MELBOURNE: India’s morning-and-a-half at the Melbourne Cricket Ground (MCG) on Friday (27 December) felt like an endless drag. Not that we haven’t seen many under Rohit Sharma’s captaincy already, but this one was a step ahead as the visitors just let the game slip away and had a terrible period with the ball. The tactics were all over the place as Australia’s lower-order was given the license to pile on the runs, and misery, on this hapless looking bunch.
Mohammed Siraj continued with his consistency of being inconsistent, Jasprit Bumrah continued to carry the burden of a billion hopes and Rohit continued to look short on confidence, and ideas.
Scorecard: India vs Australia, 4th Test
From 311/6, the hosts were allowed to finish their innings at 474 and another story of what could have been if… unfolded. The ifs have been aplenty this series and it has only gotten messier since Rohit took over the reins from Bumrah in the pink-ball Test in Adelaide. The chopping and changing have continued and the unsettled feeling in the change room is no secret. Add to that the abrupt retirement announcement of R Ashwin.

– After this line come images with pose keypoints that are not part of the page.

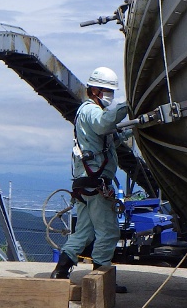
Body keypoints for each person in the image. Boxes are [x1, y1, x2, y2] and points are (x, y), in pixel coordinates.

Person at [50, 67, 130, 288]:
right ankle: (101, 281)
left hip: (85, 183)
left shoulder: (87, 113)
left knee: (84, 232)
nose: (109, 96)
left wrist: (133, 128)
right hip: (96, 183)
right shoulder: (91, 112)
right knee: (108, 231)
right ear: (94, 89)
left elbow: (107, 138)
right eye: (106, 90)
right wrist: (128, 105)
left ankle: (61, 271)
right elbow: (104, 123)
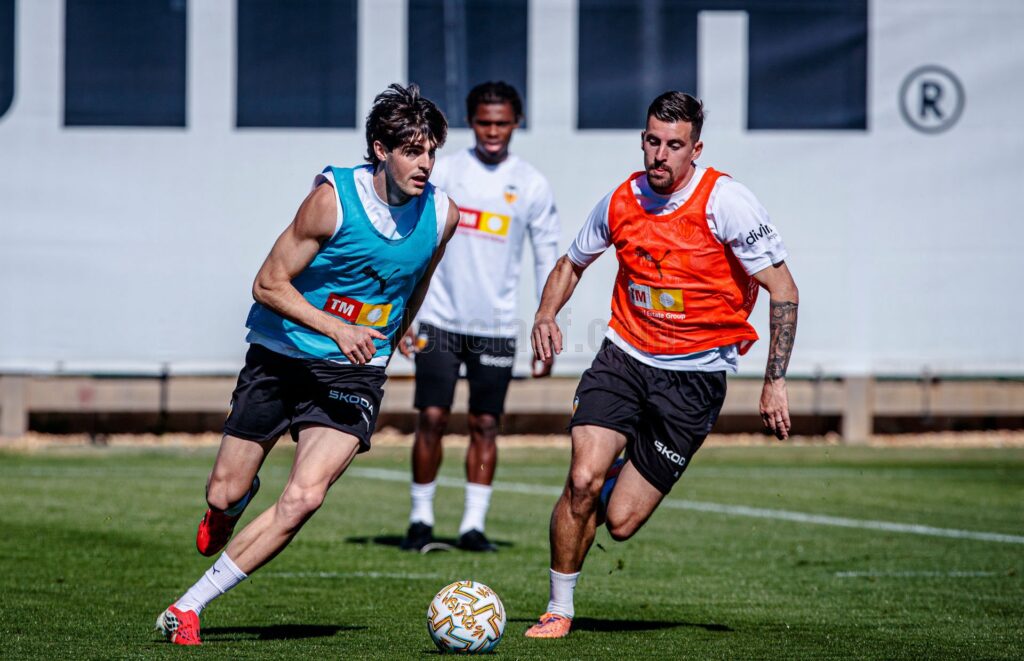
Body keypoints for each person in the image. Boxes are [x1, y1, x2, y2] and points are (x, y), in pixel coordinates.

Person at [154, 83, 460, 646]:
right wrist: (337, 327)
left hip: (353, 371)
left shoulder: (443, 214)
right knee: (223, 492)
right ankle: (229, 507)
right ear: (380, 150)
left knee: (305, 496)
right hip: (282, 355)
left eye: (431, 152)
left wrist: (396, 334)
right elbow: (267, 284)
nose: (425, 164)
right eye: (412, 151)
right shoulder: (333, 201)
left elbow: (417, 280)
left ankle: (189, 607)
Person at [523, 91, 799, 638]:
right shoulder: (621, 201)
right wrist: (545, 314)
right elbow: (571, 263)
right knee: (581, 478)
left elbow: (784, 289)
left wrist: (775, 382)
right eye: (653, 141)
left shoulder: (727, 202)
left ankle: (610, 482)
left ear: (696, 149)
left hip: (694, 380)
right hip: (624, 358)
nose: (660, 155)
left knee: (621, 521)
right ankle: (559, 608)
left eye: (674, 145)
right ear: (643, 140)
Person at [396, 81, 561, 553]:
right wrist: (404, 313)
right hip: (438, 319)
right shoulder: (445, 171)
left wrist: (547, 322)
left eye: (502, 123)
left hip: (496, 326)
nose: (492, 131)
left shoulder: (530, 183)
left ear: (516, 123)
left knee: (486, 424)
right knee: (431, 416)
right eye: (484, 122)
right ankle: (420, 520)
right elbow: (410, 238)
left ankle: (473, 525)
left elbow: (547, 257)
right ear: (471, 122)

Amid all this, the captain’s lack of tactical acumen and terrible run with the bat has made matters worse for the side which enjoyed a lot of success during their last two tours Down Under. In four innings, three in the middle-order and one as an opener, Rohit has scored just 22 runs and not once has he inspired any sort of confidence. The move of returning as an opener for the Boxing Day Test was another blunder as not only did it bring in-form KL Rahul down to No. 3, it got India’s weakest batter on this tour straight in the line of fire against the new ball.
There was no doubt in anyone’s mind that it would not work. And it didn’t. Everyone except Rohit and the team management saw it coming. Something, KL Rahul as an opener, which was working was changed in another desperate attempt to fix something which has been long broken. Since the Bangladesh home series, Rohit has looked a batter woefully out of form and has managed just one fifty-plus score in his last 14 Test innings.
Struggle at home, struggle away. Struggle against the quicks, struggle versus spin. Struggle vs the red ball, struggle against the pink-ball. The struggles have continued and it has been affecting his decision making during crucial junctures of a match too. India have looked very flat in the middle and except some rare highs, mostly provided by Bumrah, the theme has been maintained right from the fixture in Adelaide.
Captaincy can become a lonely road when results aren’t going your way and it gets lonelier when the returns with the bat continue to diminish too. While most captains have maintained that batting and captaincy are two different things but both continue to have a major say on each other and are difficult to deal with in isolation. Rohit finds himself in this precarious position where both aren’t going his way.
It feels a drag when he is leading the troops in the middle and painful when he is dismissed without a substantial contribution. He has been dismissed off some good deliveries in the series but the one which got him at the MCG on the day was nowhere close to that.
The lack of clarity was evident in the shot selection as he attempted to pull one from outside off and ended up playing a nothing shot. He would have been livid with himself after seeing replays on the giant screen while making his way back to the change room but that shot wasn’t the only occasion where he should have been livid with himself.
There is a battle in the head which Rohit needs to fight, and win, before he takes on the different challenges in the middle. If he is unable to win that mental bout, India’s sessions will continue to feel like a drag and Rohit’s laborious walks to the dressing room with not a big score against his name are unlikely to stop.